Gaming has been a part of my life for as long as I can remember, my first gaming system was the Sega Genesis and I still remember my cousin coming over to set it up. He’s actually probably reading this right now (Thanks). What used to be about high scores and bragging rights with friends is now about connection, winding down, and I know it sounds crazy, but teaching moments. It’s funny how something that used to be simple can become layered and complex as we grow older, I guess that’s true with most things in life. For me, gaming has always been more than just a pastime. It’s been an escape and even a source of tiny accomplishments. Small wins that after a long exhausting day are meaningful. It’s about creating a safe, fun space where we can laugh and hopefully get some wins together.
Winter is Coming. (Please tell me you know where this is from)
When summer rolls around my kids and I spend every second of daylight outside. Starting in late February, I literally track sunset times and tell my wife how many extra minutes of light we’ve gained that day. She finds this mildly annoying, but I can’t help it. To me, those extra minutes feel like little bonuses each day.
It’s almost like I treat summer as a different kind of game, where the objective is to use every second of daylight. When I see my kids laughing in the backyard or covered in chalk from the driveway, I know we made the best of the day. Summer is about physical play, imagination, and fresh air.

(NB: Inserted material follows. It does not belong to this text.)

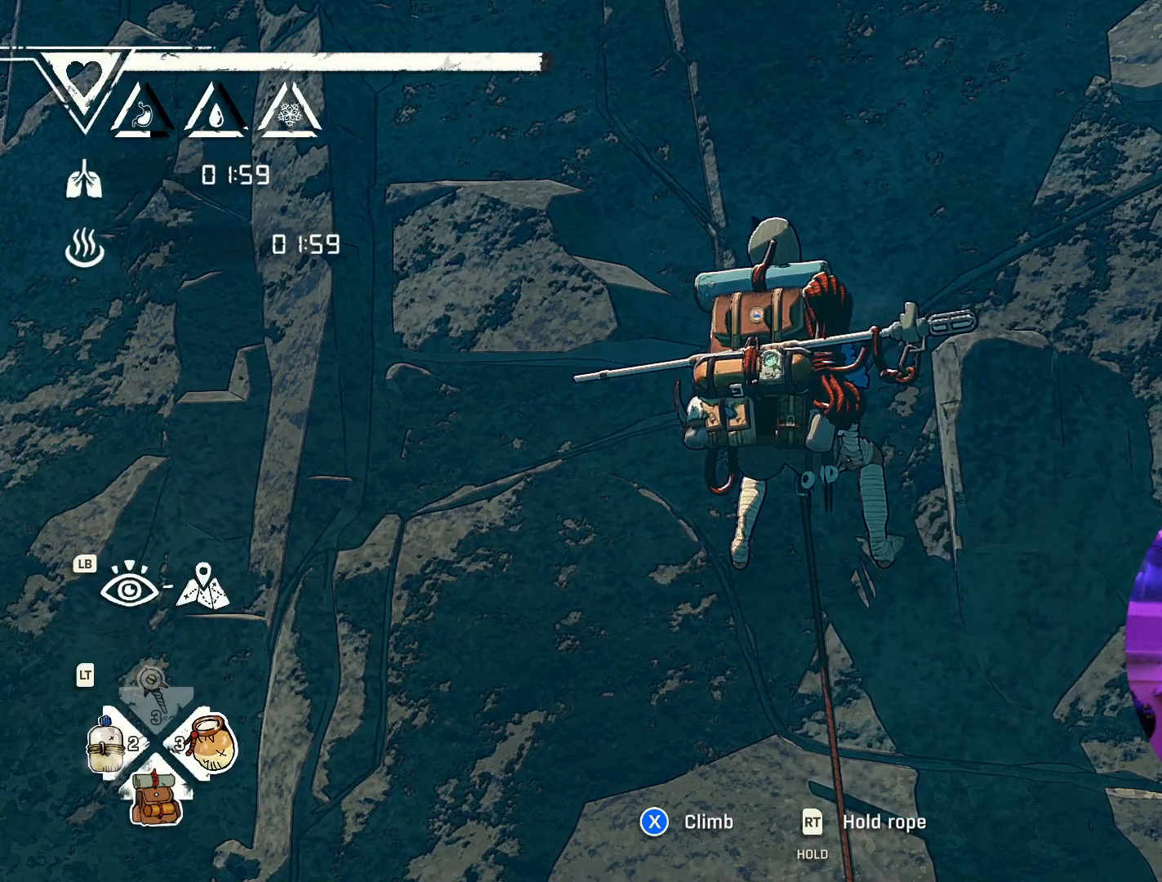
{"buttons": [], "left_stick": "center", "right_stick": "center", "events": []}
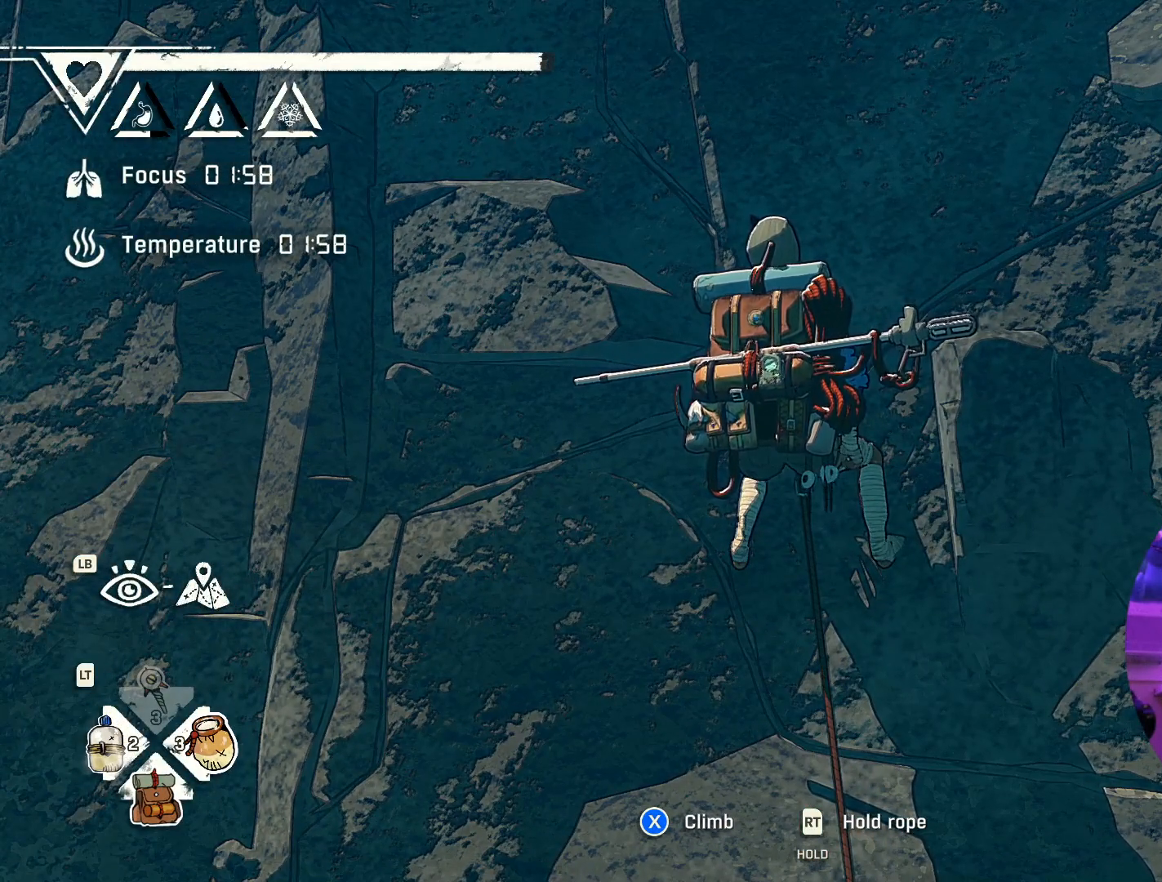
{"buttons": ["DPAD_LEFT"], "left_stick": "center", "right_stick": "center", "events": [[100, "DPAD_LEFT", "down"]]}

But once the days shorten and the sun disappears earlier, gaming becomes our way of winding down. In the winter, when it gets dark before dinner, my kids and I play a lot more video games.
Those winter nights don’t feel like a downgrade from summer, they’re just different. There’s something warm about the way we sit in the living room and just spend time together before bed. So yes, we prefer the summer but we enjoy winter just as much, I want to teach my kids to go with the flow and embrace the rhythm of the year.
Gaming Consultant
I don’t think a lot of people realize how important story telling is to gaming. There have been some games that after the credits rolled I sat there in shock about how the story played out and continued thinking about it for quite literally for years. I will argue with anyone that video games have put out better stories than movies and TV shows. I am specifically thinking of Final Fantasy 15, The Last of Us, and Clair Obscur: Expedition 33. It’s incredible how deep and impactful these stories are. Have you noticed shows and movies are now based off video games, rather than books? My kids may not understand every challenge or reference, but they connect with the characters and their journeys. They’ve learned that even heroes fail and have to try again. In many ways, the lessons hidden in these games are no different from the ones we try to teach as parents.
What I love is that it isn’t just me playing while they watch. They participate. They’ll spot hidden power-ups or yell out, “Dada, you missed that one!” My daughter has even taken it a step further; she’ll research boss fights on YouTube so she can coach me when I’m stuck. Imagine me sitting there, controller in hand, frustrated by the same attack pattern. She then chimes it what I need to do, it’s like she’s my personal gaming consultant.
It’s funny, but also very important to her. She’s learning resourcefulness, teamwork, and problem-solving, all disguised as gaming tips. It also gives her a sense of pride, because she’s not just watching Dada play; she’s helping me win. And when her advice works, she is thrilled and makes pretend notes in her notebook.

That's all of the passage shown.